Extract the lines of the records word for word, starting with the very first line and going on through the line containing "Nečekaně, ano, budete", with both of these lines included.

━━━ Material for this task ━━━

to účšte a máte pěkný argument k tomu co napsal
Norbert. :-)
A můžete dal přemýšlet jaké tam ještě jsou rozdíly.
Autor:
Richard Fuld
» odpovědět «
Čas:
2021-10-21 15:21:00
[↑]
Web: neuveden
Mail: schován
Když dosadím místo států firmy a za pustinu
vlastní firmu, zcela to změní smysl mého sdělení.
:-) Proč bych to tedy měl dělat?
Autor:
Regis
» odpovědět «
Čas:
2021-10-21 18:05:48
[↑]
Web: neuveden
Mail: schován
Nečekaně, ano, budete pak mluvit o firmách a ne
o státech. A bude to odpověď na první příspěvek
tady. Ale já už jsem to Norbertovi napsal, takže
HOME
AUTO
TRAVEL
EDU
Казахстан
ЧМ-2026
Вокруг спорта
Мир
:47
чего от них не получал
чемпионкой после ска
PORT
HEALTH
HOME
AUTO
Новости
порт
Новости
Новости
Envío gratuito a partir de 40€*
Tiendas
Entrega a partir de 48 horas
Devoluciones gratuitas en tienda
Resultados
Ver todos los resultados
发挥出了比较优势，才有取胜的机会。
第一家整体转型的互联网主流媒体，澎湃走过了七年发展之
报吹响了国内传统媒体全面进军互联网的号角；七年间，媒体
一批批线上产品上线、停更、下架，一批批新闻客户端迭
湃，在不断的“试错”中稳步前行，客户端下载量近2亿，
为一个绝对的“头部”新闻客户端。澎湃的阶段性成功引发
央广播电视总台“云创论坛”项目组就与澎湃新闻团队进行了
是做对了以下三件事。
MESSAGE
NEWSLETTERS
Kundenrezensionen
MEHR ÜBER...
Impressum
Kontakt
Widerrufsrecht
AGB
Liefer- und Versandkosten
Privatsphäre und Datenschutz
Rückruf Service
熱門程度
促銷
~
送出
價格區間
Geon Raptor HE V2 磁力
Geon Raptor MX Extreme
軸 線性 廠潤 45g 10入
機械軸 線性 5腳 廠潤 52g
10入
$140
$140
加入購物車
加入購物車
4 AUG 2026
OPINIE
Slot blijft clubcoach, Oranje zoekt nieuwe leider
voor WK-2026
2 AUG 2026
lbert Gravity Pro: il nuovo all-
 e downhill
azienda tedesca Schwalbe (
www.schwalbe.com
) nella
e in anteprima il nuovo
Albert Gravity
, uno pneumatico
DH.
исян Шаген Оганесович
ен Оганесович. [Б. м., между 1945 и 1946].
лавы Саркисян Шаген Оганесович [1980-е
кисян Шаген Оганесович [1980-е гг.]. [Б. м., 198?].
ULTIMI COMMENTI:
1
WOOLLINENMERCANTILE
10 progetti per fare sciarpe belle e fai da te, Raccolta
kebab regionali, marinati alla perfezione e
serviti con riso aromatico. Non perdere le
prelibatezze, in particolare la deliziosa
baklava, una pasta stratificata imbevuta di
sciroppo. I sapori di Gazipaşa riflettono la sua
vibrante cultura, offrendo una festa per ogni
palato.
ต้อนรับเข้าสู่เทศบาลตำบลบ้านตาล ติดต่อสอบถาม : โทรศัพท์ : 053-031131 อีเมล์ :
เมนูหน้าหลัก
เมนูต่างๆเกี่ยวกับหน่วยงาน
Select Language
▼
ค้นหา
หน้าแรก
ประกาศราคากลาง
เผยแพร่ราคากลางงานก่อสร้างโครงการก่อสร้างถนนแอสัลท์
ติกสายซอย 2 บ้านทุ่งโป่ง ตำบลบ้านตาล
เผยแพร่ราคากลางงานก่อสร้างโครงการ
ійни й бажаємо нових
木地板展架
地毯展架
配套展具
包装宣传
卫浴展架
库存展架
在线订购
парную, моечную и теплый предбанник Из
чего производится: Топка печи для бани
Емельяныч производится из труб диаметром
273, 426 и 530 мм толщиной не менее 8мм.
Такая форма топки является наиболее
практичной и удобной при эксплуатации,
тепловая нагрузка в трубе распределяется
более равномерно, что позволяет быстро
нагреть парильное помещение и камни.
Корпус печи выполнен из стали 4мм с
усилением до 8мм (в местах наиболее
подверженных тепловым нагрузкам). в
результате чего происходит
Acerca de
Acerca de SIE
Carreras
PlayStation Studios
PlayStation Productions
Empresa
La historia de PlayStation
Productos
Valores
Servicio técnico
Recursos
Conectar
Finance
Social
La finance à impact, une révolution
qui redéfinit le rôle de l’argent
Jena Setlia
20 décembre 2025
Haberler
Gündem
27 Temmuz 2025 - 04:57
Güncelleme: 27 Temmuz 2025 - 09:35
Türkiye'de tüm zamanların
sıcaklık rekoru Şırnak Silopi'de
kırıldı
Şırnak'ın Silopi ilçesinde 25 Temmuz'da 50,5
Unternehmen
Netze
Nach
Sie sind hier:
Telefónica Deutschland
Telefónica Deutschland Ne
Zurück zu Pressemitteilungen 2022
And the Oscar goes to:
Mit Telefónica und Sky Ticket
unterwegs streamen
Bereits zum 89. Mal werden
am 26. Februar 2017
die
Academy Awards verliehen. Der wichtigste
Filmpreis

━━━

*Reply:*
to účšte a máte pěkný argument k tomu co napsal
Norbert. :-)
A můžete dal přemýšlet jaké tam ještě jsou rozdíly.
Autor:
Richard Fuld
» odpovědět «
Čas:
2021-10-21 15:21:00
[↑]
Web: neuveden
Mail: schován
Když dosadím místo států firmy a za pustinu
vlastní firmu, zcela to změní smysl mého sdělení.
:-) Proč bych to tedy měl dělat?
Autor:
Regis
» odpovědět «
Čas:
2021-10-21 18:05:48
[↑]
Web: neuveden
Mail: schován
Nečekaně, ano, budete pak mluvit o firmách a ne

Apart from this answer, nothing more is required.